When login, check, restore, or fetch is async, the plugin awaits it. Inside your test, await the injected function:

js
plugins: {
  auth: {
    enabled: true,
    users: {
      admin: {
        login: async (I) => {
          const phrase = await I.grabTextFrom('#phrase')
          I.fillField('username', 'admin')
          I.fillField('password', secret('password'))
          I.fillField('phrase', phrase)
        },
        check: (I) => {
          I.amOnPage('/')
          I.see('Admin')
        },
      },
    },
  },
}
js
Scenario('login', async ({ login }) => {
  await login('admin')
})

Validate the session inside check

check receives the value returned by fetch as its second argument.
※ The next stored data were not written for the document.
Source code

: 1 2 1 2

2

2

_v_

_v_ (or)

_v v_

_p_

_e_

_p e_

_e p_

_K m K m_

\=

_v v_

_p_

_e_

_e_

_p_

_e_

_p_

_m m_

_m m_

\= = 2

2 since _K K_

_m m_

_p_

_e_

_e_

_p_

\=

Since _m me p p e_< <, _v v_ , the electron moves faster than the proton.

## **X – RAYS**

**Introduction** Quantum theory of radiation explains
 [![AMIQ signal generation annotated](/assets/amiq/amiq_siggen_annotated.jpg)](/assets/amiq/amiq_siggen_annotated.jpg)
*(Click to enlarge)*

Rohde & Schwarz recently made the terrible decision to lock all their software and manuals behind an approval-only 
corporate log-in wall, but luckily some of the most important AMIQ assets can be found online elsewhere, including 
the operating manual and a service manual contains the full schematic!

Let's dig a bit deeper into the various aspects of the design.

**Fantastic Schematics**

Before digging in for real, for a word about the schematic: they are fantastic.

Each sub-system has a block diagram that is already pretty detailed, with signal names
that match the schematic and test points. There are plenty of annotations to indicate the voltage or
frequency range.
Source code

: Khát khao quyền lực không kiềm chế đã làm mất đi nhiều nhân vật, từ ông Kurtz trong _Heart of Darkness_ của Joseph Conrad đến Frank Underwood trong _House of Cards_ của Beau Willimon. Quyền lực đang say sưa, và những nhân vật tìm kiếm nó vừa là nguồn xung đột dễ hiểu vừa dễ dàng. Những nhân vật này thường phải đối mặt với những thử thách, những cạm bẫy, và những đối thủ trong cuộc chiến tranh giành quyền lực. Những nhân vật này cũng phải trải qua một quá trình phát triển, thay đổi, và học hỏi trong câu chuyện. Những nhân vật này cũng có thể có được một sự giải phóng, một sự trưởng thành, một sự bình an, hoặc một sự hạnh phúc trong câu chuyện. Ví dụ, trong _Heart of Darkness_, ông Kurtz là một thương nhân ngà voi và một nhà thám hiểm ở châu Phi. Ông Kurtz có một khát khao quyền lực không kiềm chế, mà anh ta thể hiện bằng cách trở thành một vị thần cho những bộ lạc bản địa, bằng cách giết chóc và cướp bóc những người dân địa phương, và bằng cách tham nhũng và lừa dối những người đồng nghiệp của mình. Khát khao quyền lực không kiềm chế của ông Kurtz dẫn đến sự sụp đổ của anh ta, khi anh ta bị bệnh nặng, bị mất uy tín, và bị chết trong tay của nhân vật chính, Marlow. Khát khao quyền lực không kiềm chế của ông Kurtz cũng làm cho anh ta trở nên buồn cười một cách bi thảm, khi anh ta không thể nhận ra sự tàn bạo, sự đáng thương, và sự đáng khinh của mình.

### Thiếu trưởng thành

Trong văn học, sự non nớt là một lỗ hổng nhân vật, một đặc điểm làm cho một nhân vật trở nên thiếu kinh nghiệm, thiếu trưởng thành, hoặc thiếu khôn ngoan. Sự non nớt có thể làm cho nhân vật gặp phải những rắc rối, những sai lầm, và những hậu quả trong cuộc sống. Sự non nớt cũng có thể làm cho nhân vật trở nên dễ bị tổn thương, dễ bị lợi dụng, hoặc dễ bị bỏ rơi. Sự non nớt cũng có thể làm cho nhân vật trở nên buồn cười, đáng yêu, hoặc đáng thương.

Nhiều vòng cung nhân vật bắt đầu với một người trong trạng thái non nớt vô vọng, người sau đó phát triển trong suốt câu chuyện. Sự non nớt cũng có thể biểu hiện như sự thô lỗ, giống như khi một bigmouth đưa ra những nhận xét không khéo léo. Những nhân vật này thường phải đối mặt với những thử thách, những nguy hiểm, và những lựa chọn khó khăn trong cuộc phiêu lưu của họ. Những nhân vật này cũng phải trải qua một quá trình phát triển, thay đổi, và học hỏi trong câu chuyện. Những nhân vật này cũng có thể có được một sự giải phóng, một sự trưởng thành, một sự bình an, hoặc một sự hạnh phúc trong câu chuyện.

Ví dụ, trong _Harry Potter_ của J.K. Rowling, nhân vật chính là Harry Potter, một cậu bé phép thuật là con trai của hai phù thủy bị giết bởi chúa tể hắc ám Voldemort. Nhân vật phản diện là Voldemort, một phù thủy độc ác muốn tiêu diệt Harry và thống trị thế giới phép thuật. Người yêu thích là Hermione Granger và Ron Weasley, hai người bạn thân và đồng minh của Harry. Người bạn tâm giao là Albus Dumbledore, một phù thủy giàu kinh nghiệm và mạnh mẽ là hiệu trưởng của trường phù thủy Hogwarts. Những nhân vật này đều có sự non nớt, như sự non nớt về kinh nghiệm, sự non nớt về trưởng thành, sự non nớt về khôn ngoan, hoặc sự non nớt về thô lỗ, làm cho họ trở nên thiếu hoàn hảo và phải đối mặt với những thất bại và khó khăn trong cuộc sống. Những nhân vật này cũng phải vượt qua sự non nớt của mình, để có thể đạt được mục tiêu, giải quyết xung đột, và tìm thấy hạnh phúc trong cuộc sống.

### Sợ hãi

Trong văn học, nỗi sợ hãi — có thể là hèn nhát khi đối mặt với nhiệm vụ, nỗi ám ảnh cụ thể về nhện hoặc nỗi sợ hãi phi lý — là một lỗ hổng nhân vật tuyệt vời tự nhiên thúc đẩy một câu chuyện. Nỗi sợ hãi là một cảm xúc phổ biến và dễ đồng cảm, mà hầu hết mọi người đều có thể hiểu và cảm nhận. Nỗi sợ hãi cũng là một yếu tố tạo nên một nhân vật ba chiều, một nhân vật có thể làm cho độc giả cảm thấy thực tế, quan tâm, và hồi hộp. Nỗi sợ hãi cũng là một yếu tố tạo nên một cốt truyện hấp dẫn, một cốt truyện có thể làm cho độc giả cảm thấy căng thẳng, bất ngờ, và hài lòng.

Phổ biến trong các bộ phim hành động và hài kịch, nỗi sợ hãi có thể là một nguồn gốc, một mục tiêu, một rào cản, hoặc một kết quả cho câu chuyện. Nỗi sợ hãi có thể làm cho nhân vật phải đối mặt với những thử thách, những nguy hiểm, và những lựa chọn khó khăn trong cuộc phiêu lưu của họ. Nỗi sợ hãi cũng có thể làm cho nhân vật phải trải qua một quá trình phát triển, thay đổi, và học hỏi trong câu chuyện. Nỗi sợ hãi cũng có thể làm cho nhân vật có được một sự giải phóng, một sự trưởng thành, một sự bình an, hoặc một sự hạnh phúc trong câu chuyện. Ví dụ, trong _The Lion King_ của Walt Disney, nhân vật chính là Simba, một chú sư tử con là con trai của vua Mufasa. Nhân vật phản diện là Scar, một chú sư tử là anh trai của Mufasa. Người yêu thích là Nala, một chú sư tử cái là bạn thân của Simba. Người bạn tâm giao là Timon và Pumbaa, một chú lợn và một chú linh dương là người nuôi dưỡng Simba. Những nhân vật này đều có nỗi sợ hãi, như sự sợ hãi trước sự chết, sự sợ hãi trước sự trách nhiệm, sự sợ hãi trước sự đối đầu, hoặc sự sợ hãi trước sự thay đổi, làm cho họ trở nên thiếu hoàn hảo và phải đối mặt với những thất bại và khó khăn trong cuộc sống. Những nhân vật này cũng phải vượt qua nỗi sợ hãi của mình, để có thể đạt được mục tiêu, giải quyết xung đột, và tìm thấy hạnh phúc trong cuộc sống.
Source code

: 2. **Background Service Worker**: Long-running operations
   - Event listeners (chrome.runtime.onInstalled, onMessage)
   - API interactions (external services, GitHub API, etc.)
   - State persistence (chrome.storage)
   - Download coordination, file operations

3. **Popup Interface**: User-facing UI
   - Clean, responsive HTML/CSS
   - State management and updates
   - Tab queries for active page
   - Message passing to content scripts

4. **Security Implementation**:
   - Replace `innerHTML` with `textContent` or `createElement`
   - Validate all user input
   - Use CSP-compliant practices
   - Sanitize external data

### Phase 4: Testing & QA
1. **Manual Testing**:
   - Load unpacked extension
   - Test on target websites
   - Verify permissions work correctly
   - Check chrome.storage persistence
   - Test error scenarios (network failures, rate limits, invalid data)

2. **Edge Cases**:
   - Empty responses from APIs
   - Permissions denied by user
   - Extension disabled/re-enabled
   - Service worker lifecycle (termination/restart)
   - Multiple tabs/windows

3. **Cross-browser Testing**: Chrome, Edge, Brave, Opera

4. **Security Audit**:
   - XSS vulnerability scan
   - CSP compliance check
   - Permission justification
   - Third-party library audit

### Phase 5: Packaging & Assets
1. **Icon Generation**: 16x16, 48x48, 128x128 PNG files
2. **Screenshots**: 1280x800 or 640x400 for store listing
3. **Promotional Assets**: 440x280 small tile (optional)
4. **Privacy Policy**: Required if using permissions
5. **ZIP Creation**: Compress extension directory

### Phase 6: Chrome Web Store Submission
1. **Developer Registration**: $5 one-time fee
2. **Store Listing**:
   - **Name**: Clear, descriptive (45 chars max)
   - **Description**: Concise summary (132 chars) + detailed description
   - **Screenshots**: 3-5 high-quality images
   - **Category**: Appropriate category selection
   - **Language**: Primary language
Throw from check to force a fresh login:

js
plugins: {
  auth: {
    enabled: true,
    users: {
      admin: {
        login: (I) => I.loginAsAdmin(),
        check: (I, session) => {
          if (session.profile.email !== '[email protected]') {
            throw new Error('Wrong user signed in')
          }
        },
      },
    },
  },
}

Tips

  • Force a re-login by throwing inside check — the plugin treats it as an expired session and runs login again.
  • Mask credentials with secret() so passwords never appear in the test output. See Secrets.
  • Switch users mid-test with session() when one scenario needs two browsers signed in as different users. See Multiple Sessions.